VMware, the largest developer of virtualization software, has released updates to fix a number of vulnerabilities in Workstation and Fusion.Among other bugs, a 0-day issue was fixed, which was discovered by experts during the Pwn2Own Vancouver 2023 hacker competition and allowed a local attacker to execute arbitrary code.
The most serious issue of all was CVE-2023-20869 (9.3 on the CVSS scale), first demonstrated on Pwn2Own. It is described as a stack buffer overflow vulnerability found in the Bluetooth host device sharing feature with a virtual machine.
VMware also fixed an out-of-bounds read vulnerability affecting the same function (CVE-2023-20870, 7.1 CVSS score) that could be used by a local attacker with administrator rights to read sensitive information contained in the hypervisor’s memory .
Both vulnerabilities were demonstrated by researchers from the STAR Labs team on the third day of the Pwn2Own hacking competition held in Vancouver last month.
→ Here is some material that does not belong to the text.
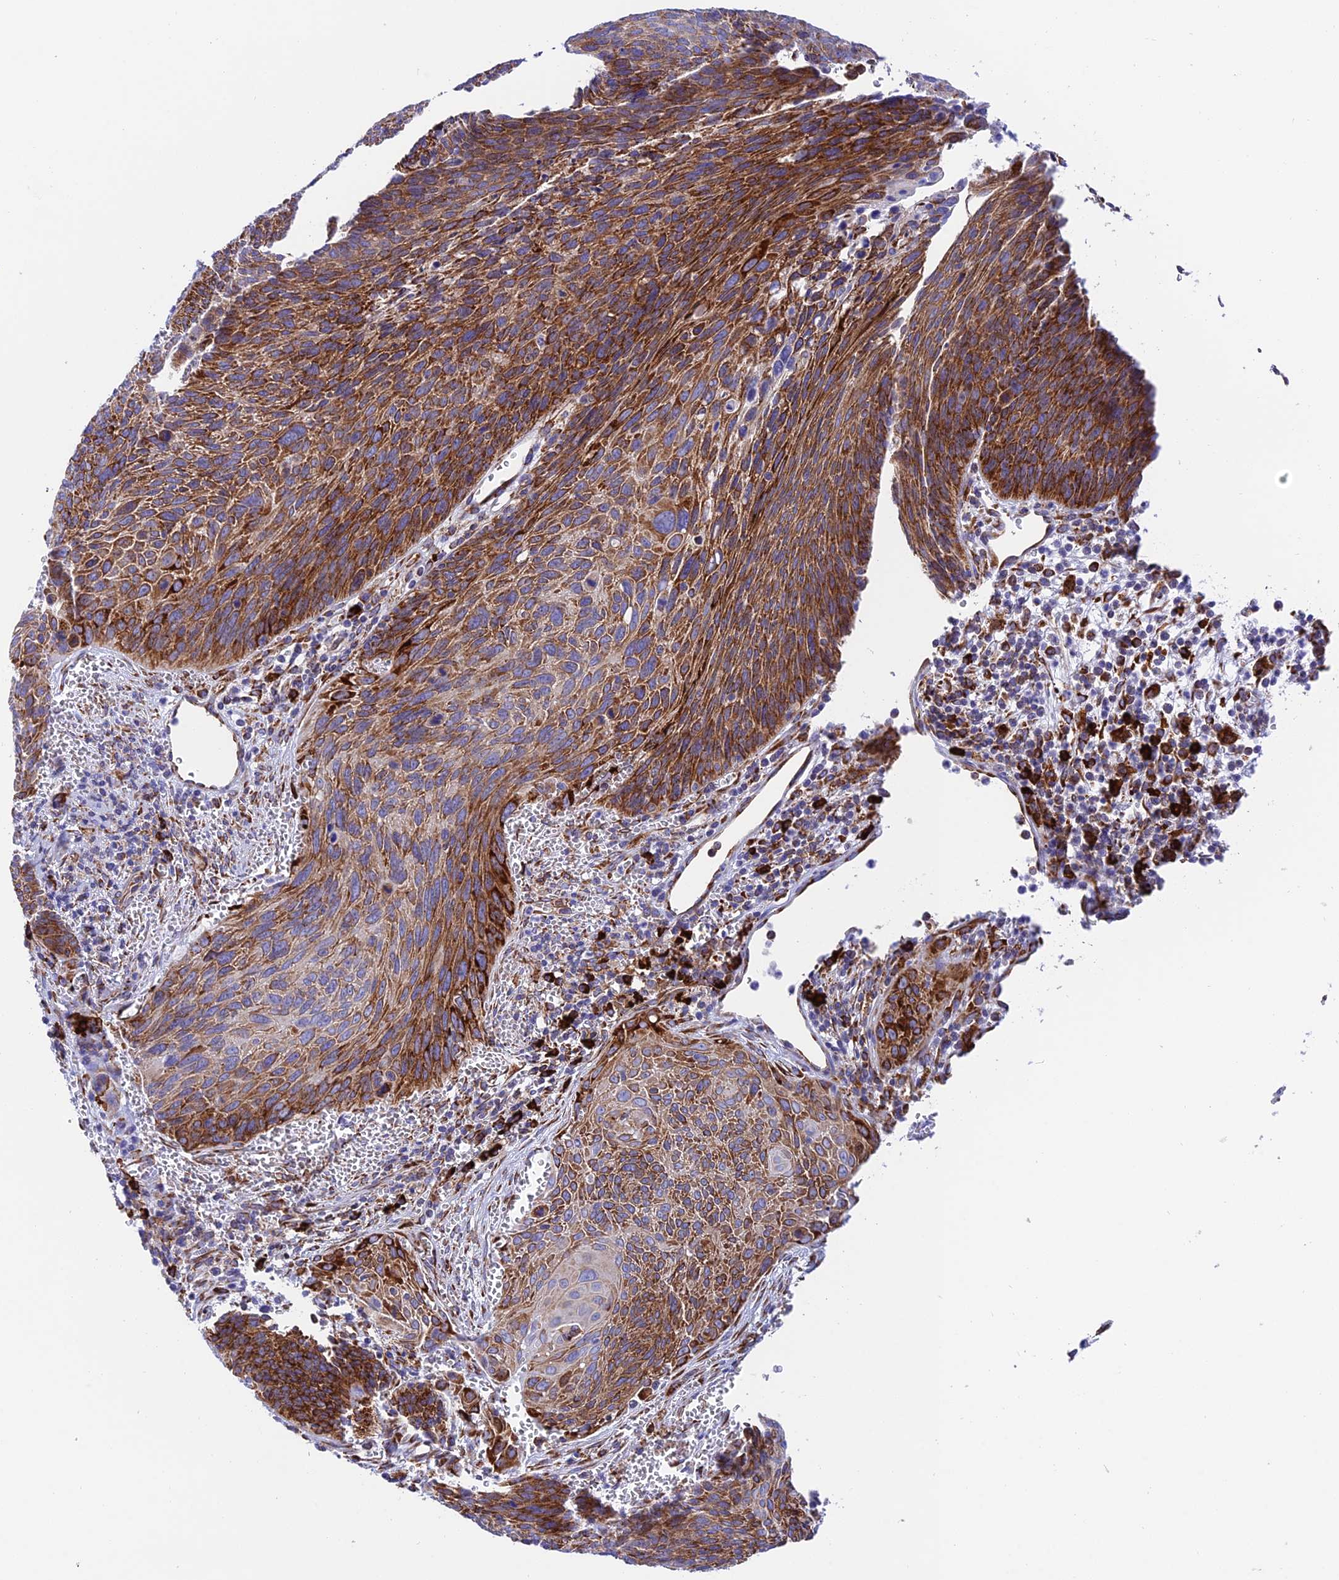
{"staining": {"intensity": "strong", "quantity": ">75%", "location": "cytoplasmic/membranous"}, "tissue": "cervical cancer", "cell_type": "Tumor cells", "image_type": "cancer", "snomed": [{"axis": "morphology", "description": "Squamous cell carcinoma, NOS"}, {"axis": "topography", "description": "Cervix"}], "caption": "Immunohistochemistry (IHC) histopathology image of squamous cell carcinoma (cervical) stained for a protein (brown), which shows high levels of strong cytoplasmic/membranous expression in approximately >75% of tumor cells.", "gene": "TUBGCP6", "patient": {"sex": "female", "age": 55}}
These bugs earned the researchers an $80,000 reward.
Hack on Pwn2Own
If, for some reason, patching is not possible, VMware has shared a workaround for exploitation protection CVE-2023-20869: You can disable Bluetooth support on the virtual machine by unchecking “Share Bluetooth devices with the virtual machine” on the affected devices.
Let me remind you that we also reported that VMware closes RCE vulnerability in ESXi and Horizon, and the media also reported that VMware Developers Fixed Serious Vulnerability In vSphere Replication.
In addition to these vulnerabilities, the company fixed two other issues affecting VMware Workstation and Fusion hypervisors. The first of these, CVE-2023-20871, is a local privilege escalation vulnerability in VMware Fusion Raw Disk. It could be abused by attackers with read/write access to the host operating system to elevate privileges and gain root access to the OS.
Another bug (CVE-2023-20872) is described as an out-of-bounds read/write vulnerability in the SCSI CD/DVD emulator. This bug affected both Workstation and Fusion products. It could be used by local attackers with access to a VM with a physical CD/DVD drive connected and configured to use SCSI, and would allow arbitrary code to be executed in the hypervisor.